*MATERIALS PROVIDED*.
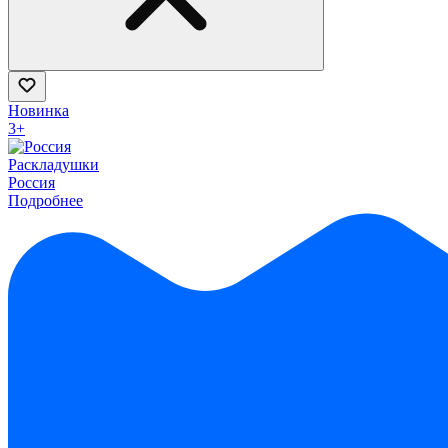
Новинка
3+
Раскладушки
Россия
Подробнее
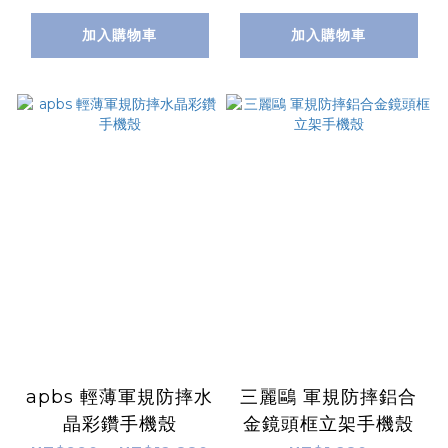
加入購物車
加入購物車
apbs 輕薄軍規防摔水
三麗鷗 軍規防摔鋁合
晶彩鑽手機殼
金鏡頭框立架手機殼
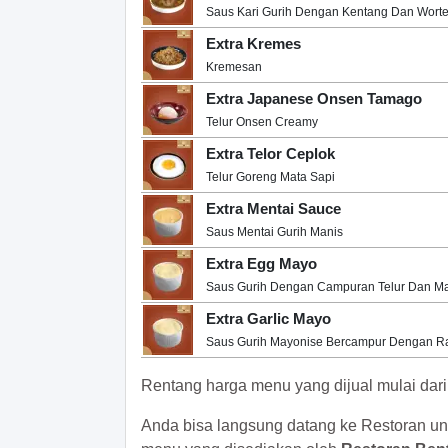
Saus Kari Gurih Dengan Kentang Dan Worte
Extra Kremes
Kremesan
Extra Japanese Onsen Tamago
Telur Onsen Creamy
Extra Telor Ceplok
Telur Goreng Mata Sapi
Extra Mentai Sauce
Saus Mentai Gurih Manis
Extra Egg Mayo
Saus Gurih Dengan Campuran Telur Dan M
Extra Garlic Mayo
Saus Gurih Mayonise Bercampur Dengan R
Rentang harga menu yang dijual mulai dar
Anda bisa langsung datang ke Restoran un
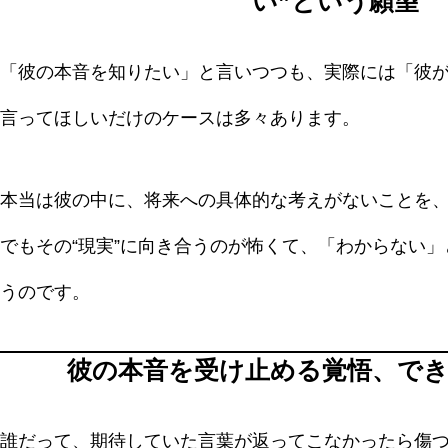
い”という願望
「彼の本音を知りたい」と言いつつも、実際には「彼
言ってほしいだけのケースは多々あります。
本当は彼の中に、将来への具体的な考えがないことを
でもその“現実”に向き合うのが怖くて、「わからない
うのです。
彼の本音を受け止める覚悟、で
誰だって、期待していた言葉が返ってこなかったら傷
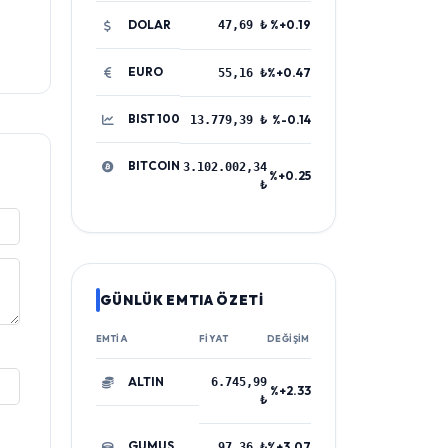
DOLAR
%+0.19
47,69 ₺
EURO
%+0.47
55,16 ₺
BIST 100
%-0.14
13.779,39 ₺
BITCOIN
3.102.002,34
%+0.25
₺
GÜNLÜK EMTIA ÖZETİ
EMTIA
FIYAT
DEĞIŞIM
ALTIN
6.745,99
%+2.33
₺
GUMUS
%+3.07
97,36 ₺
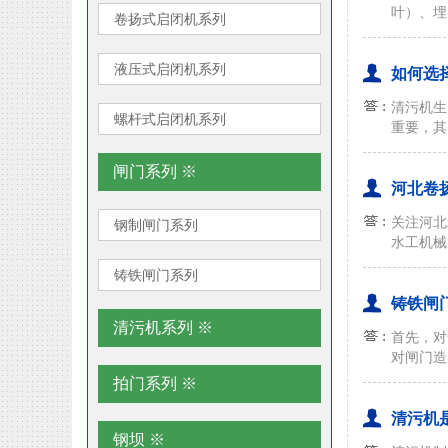
叶）、埋
卷扬式启闭机系列
液压式启闭机系列
如何选
清污机生
螺杆式启闭机系列
重要，其
闸门系列 ※
河北卷
关注河北
钢制闸门系列
水工机械
铸铁闸门系列
铸铁闸
清污机系列 ※
首先，对
对闸门造
拍门系列 ※
清污机
钢坝 ※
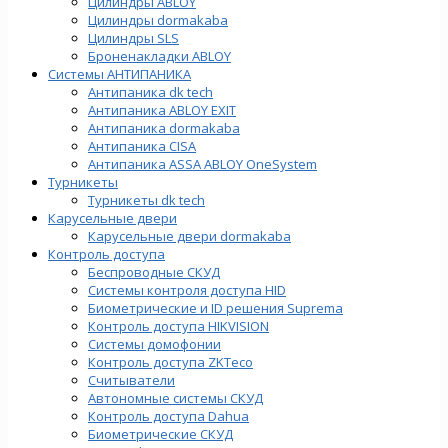
Цилиндры ABLOY
Цилиндры dormakaba
Цилиндры SLS
Броненакладки ABLOY
Системы АНТИПАНИКА
Антипаника dk tech
Антипаника ABLOY EXIT
Антипаника dormakaba
Антипаника СISA
Антипаника ASSA ABLOY OneSystem
Турникеты
Турникеты dk tech
Карусельные двери
Карусельные двери dormakaba
Контроль доступа
Беспроводные СКУД
Системы контроля доступа HID
Биометрические и ID решения Suprema
Контроль доступа HIKVISION
Системы домофонии
Контроль доступа ZKTeco
Считыватели
Автономные системы СКУД
Контроль доступа Dahua
Биометрические СКУД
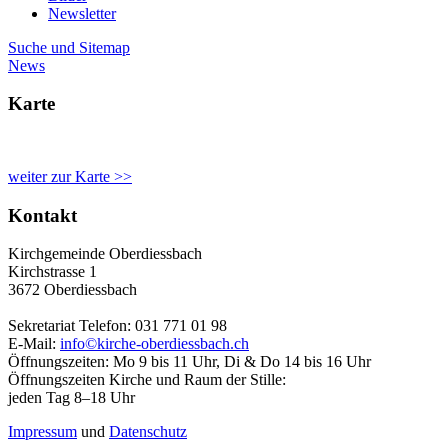
Newsletter
Suche und Sitemap
News
Karte
weiter zur Karte >>
Kontakt
Kirchgemeinde Oberdiessbach
Kirchstrasse 1
3672 Oberdiessbach
Sekretariat Telefon: 031 771 01 98
E-Mail:
info©kirche-oberdiessbach.ch
Öffnungszeiten: Mo 9 bis 11 Uhr, Di & Do 14 bis 16 Uhr
Öffnungszeiten Kirche und Raum der Stille:
jeden Tag 8–18 Uhr
Impressum
und
Datenschutz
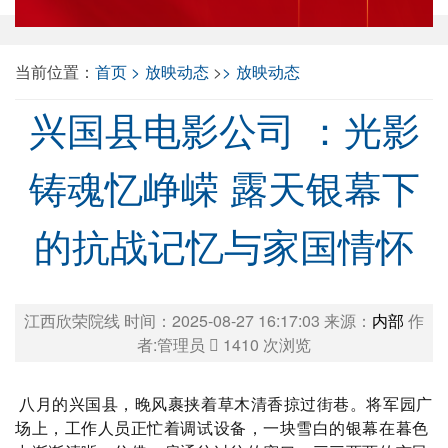
当前位置：
首页
放映动态
>
放映动态
兴国县电影公司 ：光影
铸魂忆峥嵘 露天银幕下
的抗战记忆与家国情怀
江西欣荣院线 时间：2025-08-27 16:17:03 来源：
内部
作
者:管理员
1410
次浏览
八月的兴国县，晚风裹挟着草木清香掠过街巷。将军园广
场上，工作人员正忙着调试设备，一块雪白的银幕在暮色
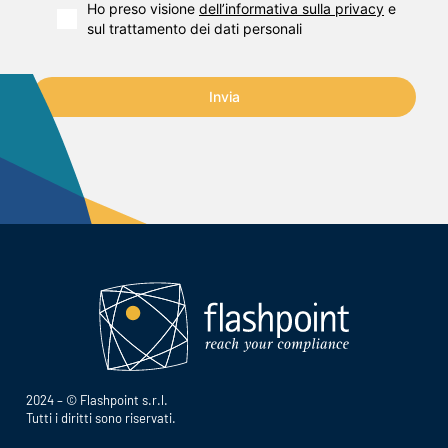
Ho preso visione
dell’informativa sulla privacy
e
sul trattamento dei dati personali
Invia
2024 – © Flashpoint s.r.l.
Tutti i diritti sono riservati.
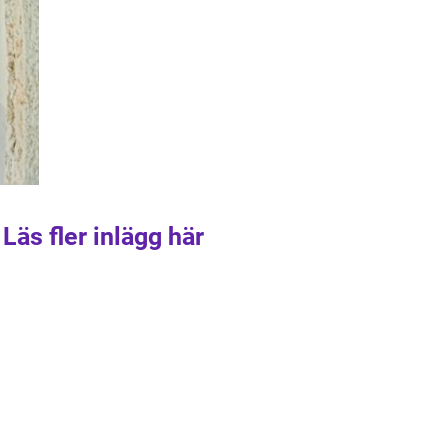
Läs fler inlägg här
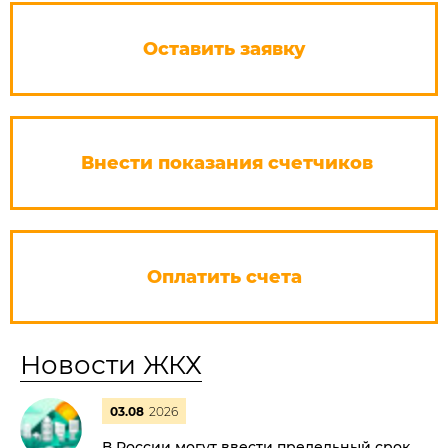
Оставить заявку
Внести показания счетчиков
Оплатить счета
Новости ЖКХ
03.08
2026
В России могут ввести предельный срок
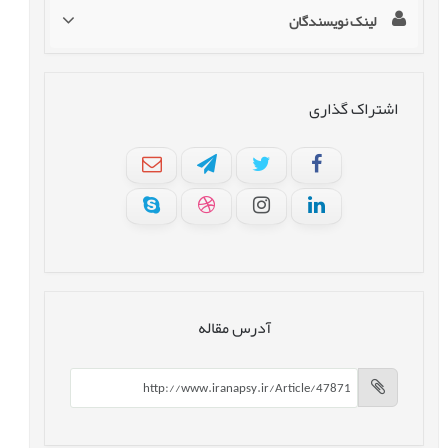
لینک نویسندگان
اشتراک گذاری
آدرس مقاله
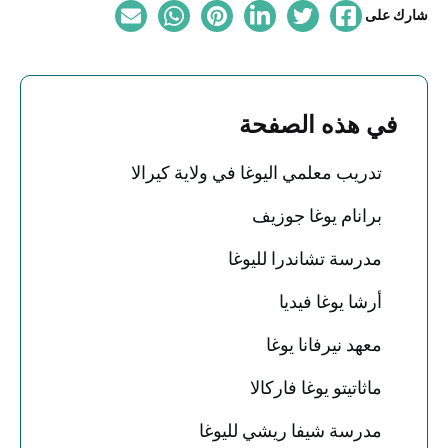
شارك على
في هذه الصفحة
تدريب معلمي اليوغا في ولاية كيرالا
برانام يوغا جوزيف
مدرسة تشاندرا لليوغا
أرشا يوغا فيديا
معهد نيرفانا يوغا
ماثاتيتو يوغا فاركالا
مدرسة شيفا ريشي لليوغا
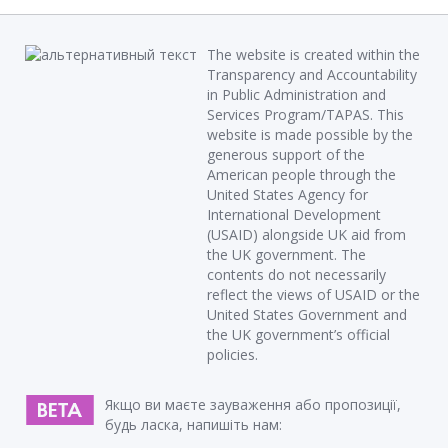
The website is created within the
Transparency and Accountability
in Public Administration and
Services Program/TAPAS. This
website is made possible by the
generous support of the
American people through the
United States Agency for
International Development
(USAID) alongside UK aid from
the UK government. The
contents do not necessarily
reflect the views of USAID or the
United States Government and
the UK government’s official
policies.
Якщо ви маєте зауваження або пропозиції,
будь ласка, напишіть нам:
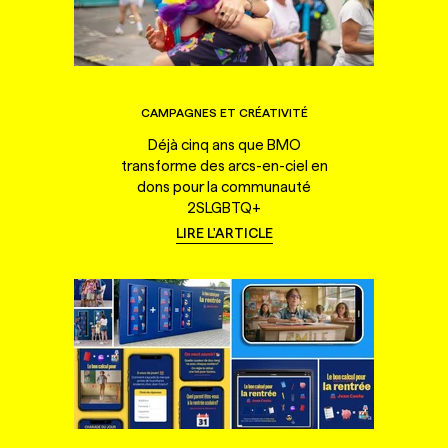
CAMPAGNES ET CRÉATIVITÉ
Déjà cinq ans que BMO
transforme des arcs-en-ciel en
dons pour la communauté
2SLGBTQ+
LIRE L'ARTICLE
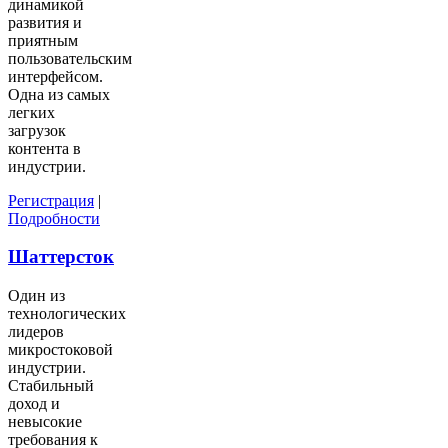
динамикой
развития и
приятным
пользовательским
интерфейсом.
Одна из самых
легких
загрузок
контента в
индустрии.
Регистрация
|
Подробности
Шаттерсток
Один из
технологических
лидеров
микростоковой
индустрии.
Стабильный
доход и
невысокие
требования к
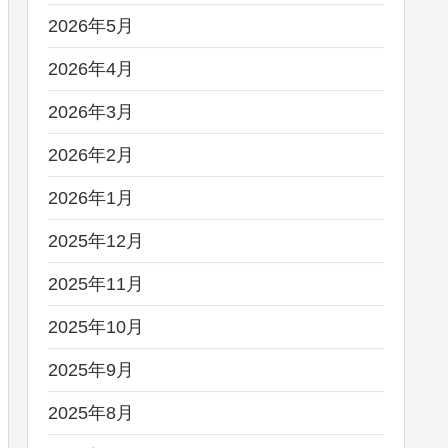
2026年5月
2026年4月
2026年3月
2026年2月
2026年1月
2025年12月
2025年11月
2025年10月
2025年9月
2025年8月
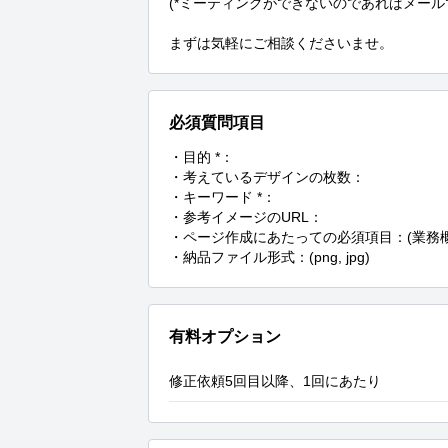
(*ミーティングができないのであればメール
まずは気軽にご相談くださいませ。
必須質問項目
・目的 *：

・考えているデザインの枚数：

・キーワード *：

・参考イメージのURL：

・ページ作成にあたっての必須項目：(業務
・納品ファイル形式：(png, jpg)
有料オプション
修正依頼5回目以降、1回にあたり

*TRY IT*. Output the lines from the one containing "Saus Kari Gurih Dengan Kentang Dan Worte" up to and including the one containing "誰だって、期待していた言葉が返ってこなかったら傷", reproducing each character for character. Leave out the picture markers.

*RESULT*.
Saus Kari Gurih Dengan Kentang Dan Worte
Extra Kremes
Kremesan
Extra Japanese Onsen Tamago
Telur Onsen Creamy
Extra Telor Ceplok
Telur Goreng Mata Sapi
Extra Mentai Sauce
Saus Mentai Gurih Manis
Extra Egg Mayo
Saus Gurih Dengan Campuran Telur Dan M
Extra Garlic Mayo
Saus Gurih Mayonise Bercampur Dengan R
Rentang harga menu yang dijual mulai dar
Anda bisa langsung datang ke Restoran un
い”という願望
「彼の本音を知りたい」と言いつつも、実際には「彼
言ってほしいだけのケースは多々あります。
本当は彼の中に、将来への具体的な考えがないことを
でもその“現実”に向き合うのが怖くて、「わからない
うのです。
彼の本音を受け止める覚悟、で
誰だって、期待していた言葉が返ってこなかったら傷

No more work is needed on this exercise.